The Universal Magazine was a short-lived, London-based monthly magazine, which published non-fiction articles of general interest and some short fiction.

There were 21 issues from February 1900 to January 1902, but with no issues for 3 months (April, August, and September) in the year 1900. Each copy of the magazine was sold for six pence.

The magazine was published for 12 issues from February 1900 to April 1901 (with 3 months omitted) under the title The Universal Magazine, for 7 issues from May 1901 to November 1901 under the title The Universal and Ludgate Magazine, and then for 2 issues from December 1901 to January 1902 under the title The Universal Magazine.

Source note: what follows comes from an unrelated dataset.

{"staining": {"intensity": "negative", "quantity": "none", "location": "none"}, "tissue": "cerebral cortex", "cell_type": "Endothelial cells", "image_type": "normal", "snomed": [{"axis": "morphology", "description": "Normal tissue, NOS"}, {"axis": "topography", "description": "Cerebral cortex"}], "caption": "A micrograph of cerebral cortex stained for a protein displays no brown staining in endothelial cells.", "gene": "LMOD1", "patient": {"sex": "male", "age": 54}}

From February 1900 to October 1900, the editor was Alexis Maria de Beck, and from November 1900 to January 1902, the editor was Raymond Blathwayt (1855–1935). From February 1900 to October 1900, the publisher was Horace Marshall & Son and from November 1900 to November 1901 the publisher was A.M. de Beck Ltd. In early 1901, de Beck bought out and merged The Ludgate Monthly into The Universal Magazine, but the new magazine lost money every month and de Beck was given a liquidation order in December 1901.

The inaugural issue included contributions from Marie Corelli, Sir George Douglas, Yves Guyot and Coulson Kernahan. Émile Zola contributed to the May 1901 issue.